I will be there with a few rats too, but will come over and say hi


----------



## SarahC (Oct 3, 2008)

the rats were next to the mice last year.


----------



## SarahC (Oct 3, 2008)

great day at the show and really lovely to meet forum members and Daisys new dog gorgeous George.Excellent r/whites Ian,unlucky for you that I'm on a roll with brokens at the moment.Sarah had a cracking u8 silver ,a real credit and the Doves are already exhibition mice with a few tweaks they will be real contenders.Thanks Leanne and Julie, the rat ladies among other talents for a friendly welcome.


----------



## SarahY (Nov 6, 2008)

> Sarah had a cracking u8 silver ,a real credit and the Doves are already exhibition mice with a few tweaks they will be real contenders.


Awww, Sarah, you made me blush 

I was very pleased with my dove ladies - they got 2nd and 3rd in their class, which had 10 mice in it in total.

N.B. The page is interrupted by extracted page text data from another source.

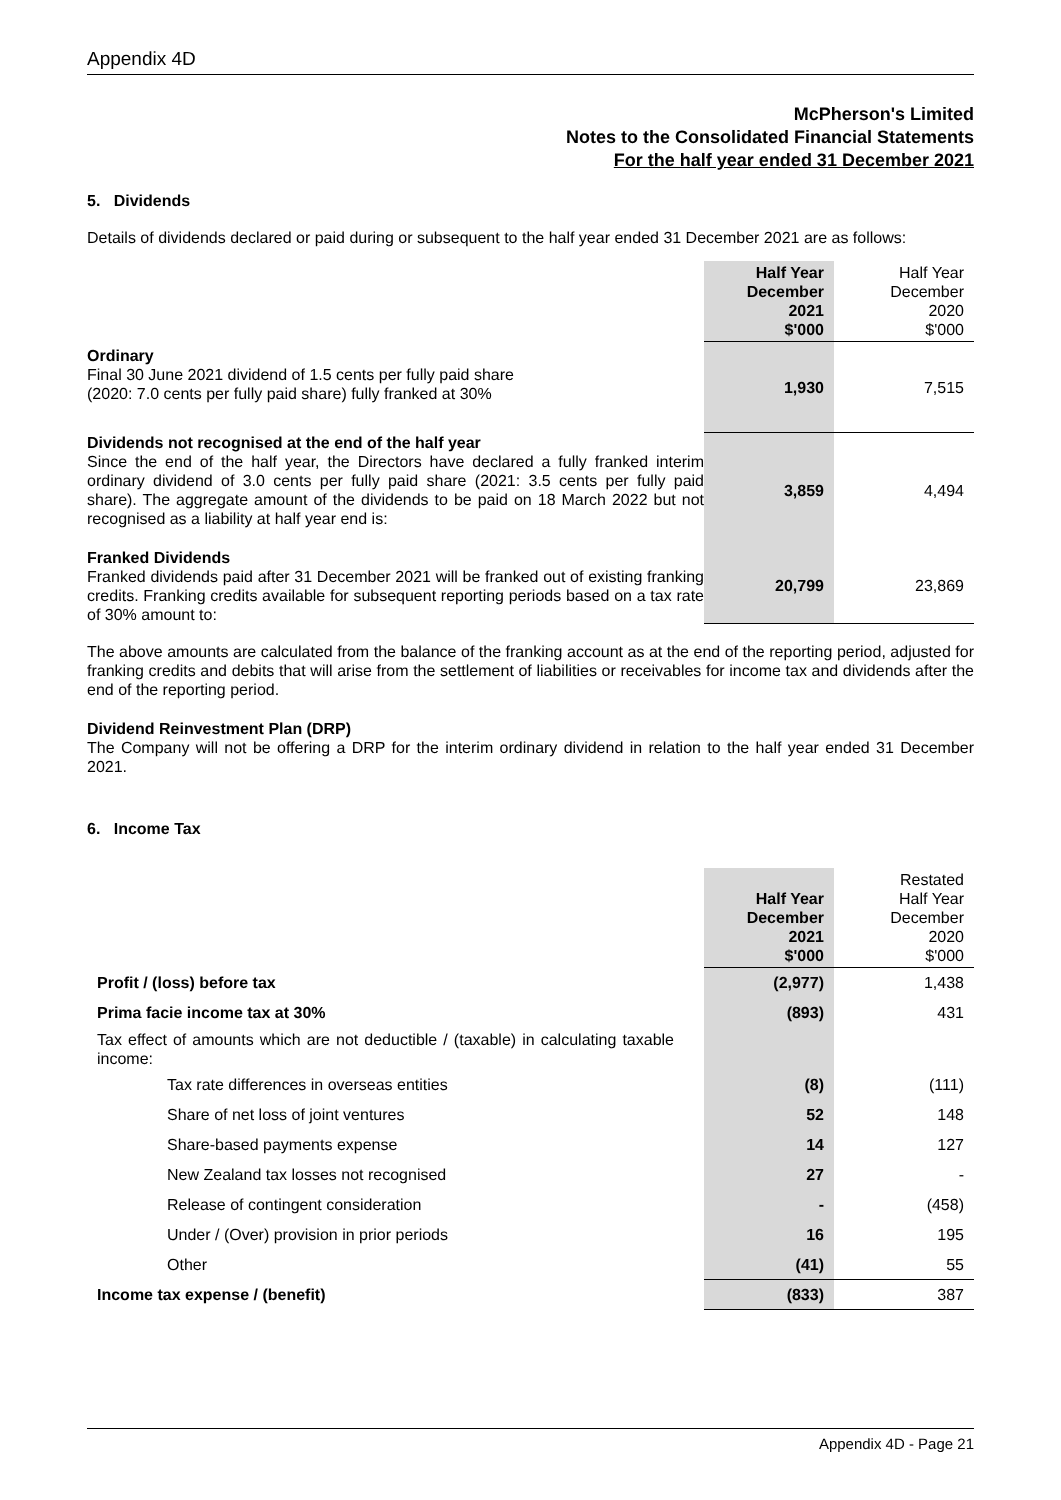Appendix 4D
McPherson's Limited
Notes to the Consolidated Financial Statements
For the half year ended 31 December 2021
5. Dividends
Details of dividends declared or paid during or subsequent to the half year ended 31 December 2021 are as follows:
| | Half Year December 2021 $'000 | Half Year December 2020 $'000 |
| Ordinary Final 30 June 2021 dividend of 1.5 cents per fully paid share (2020: 7.0 cents per fully paid share) fully franked at 30% | 1,930 | 7,515 |
| Dividends not recognised at the end of the half year Since the end of the half year, the Directors have declared a fully franked interim ordinary dividend of 3.0 cents per fully paid share (2021: 3.5 cents per fully paid share). The aggregate amount of the dividends to be paid on 18 March 2022 but not recognised as a liability at half year end is: | 3,859 | 4,494 |
| Franked Dividends Franked dividends paid after 31 December 2021 will be franked out of existing franking credits. Franking credits available for subsequent reporting periods based on a tax rate of 30% amount to: | 20,799 | 23,869 |
The above amounts are calculated from the balance of the franking account as at the end of the reporting period, adjusted for franking credits and debits that will arise from the settlement of liabilities or receivables for income tax and dividends after the end of the reporting period.
Dividend Reinvestment Plan (DRP)
The Company will not be offering a DRP for the interim ordinary dividend in relation to the half year ended 31 December 2021.
6. Income Tax
| | Half Year December 2021 $'000 | Restated Half Year December 2020 $'000 |
| Profit / (loss) before tax | (2,977) | 1,438 |
| Prima facie income tax at 30% | (893) | 431 |
| Tax effect of amounts which are not deductible / (taxable) in calculating taxable income: | | |
| Tax rate differences in overseas entities | (8) | (111) |
| Share of net loss of joint ventures | 52 | 148 |
| Share-based payments expense | 14 | 127 |
| New Zealand tax losses not recognised | 27 | - |
| Release of contingent consideration | - | (458) |
| Under / (Over) provision in prior periods | 16 | 195 |
| Other | (41) | 55 |
| Income tax expense / (benefit) | (833) | 387 |
Appendix 4D - Page 21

We were beaten by a fawn bred by SarahC, so congrats to you! 

Yay!

Sarah xxx


----------



## Rowangate (Jul 28, 2009)

Sarah - good to see you again - fingers crossed your doggy gets preggers. PS my name is spelt Lian, just to confuse matters  
Ian - nice to meet you.
It was an enjoyable day and good to see the rats are out of the cattle shed! Hope to see you all there next year and I may even have some mice to show.


----------



## Rowangate (Jul 28, 2009)

SarahY said:


> I was very pleased with my dove ladies - they got 2nd and 3rd in their class, which had 10 mice in it in total. We were beaten by a fawn bred by SarahC, so congrats to you!
> 
> Yay!
> 
> Sarah xxx


Congrats on your placings.


----------



## SarahC (Oct 3, 2008)

Sorry for that Lian.Old age and fatigue


----------



## Loganberry (Oct 24, 2008)

what was the result?


----------



## SarahC (Oct 3, 2008)

David M got BIS with a cham satin.I won the marked with a broken.Not sure on the others.


----------



## ian (Oct 3, 2008)

Well done Sarah, I hope your roll with the brokens doesnt last too long. If you ever have any crappy surplus brokens I could do with a few for my pet breeding colony.


----------



## Maplewood Stud (Jan 2, 2009)

whos david m ? x


----------



## Loganberry (Oct 24, 2008)

Brill! Well done Sarah. And good on David


----------



## SarahC (Oct 3, 2008)

pet breeding colony Ian  I usually have surplus brokens,let me know when you are next at a show and if I'm going I'll bring some.


----------



## ian (Oct 3, 2008)

Yep my local pet shop pays £2.50 per mouse but only takes does. They love brokens so I'm going to attempt to make enough money to support my show mice lines, hopefully it will be ok.


----------



## julieszoo (May 27, 2009)

Well done everyone  It was lovely to meet you SarahC and put a face to a name I will def be in touch about those dutch  Nice to see SarahY and Ian again too, and ty Ian for my cute new buck. I also bought a lab cage for £4 from the dodgy rescue place so was pleased about that. And Lian managed to stop me filling up my shed with rescue rats that I felt sorry for hehe. And I managed to get BOA in the rat section to my suprise with a pearl doe. Now all my young does are in breeding so hoping for some decent kittens for the Bradford champs next year 

edited for crappy spelling


----------



## Halcyon (Mar 30, 2009)

Yay well done with the BOA Julie!!!! xx


----------



## Gwerthfawr (Oct 12, 2009)

Yay well done Julie!!!!


----------



## ian (Oct 3, 2008)

Well done Julie,

I almost came home with the poor dutch rabbit from that awful 'rescue'. I dont understand why a rescue would be selling animals rather than asking for a donation, even a suggested donation!


----------



## Halcyon (Mar 30, 2009)

they are there every year, we used to be set up opposite them when we were in the cattle sheds, I think one or two members would go home with rodents or rabbits from there every year, I suppose they know we are all "easy targets" in a way being lovers of small furries


----------



## SarahC (Oct 3, 2008)

has there been any move forward in powder blues being accepted as a rat variety yet,I might join if they get the go ahead.


----------



## Halcyon (Mar 30, 2009)

They are accepted Sarah, they are still shown in the New Varieties class, I think one member is planning to start working on them soon 

I'm working on a variety that is still in New Varieties (Russian Topaz), there are not many entrants at the moment in that class.

You really have to get your variety "out there" and get it seen by the judges and then once it has been deemed as fitting its standard well and showing well etc then you can ask the Standards Officer for approval for it to go up into Guide Standard.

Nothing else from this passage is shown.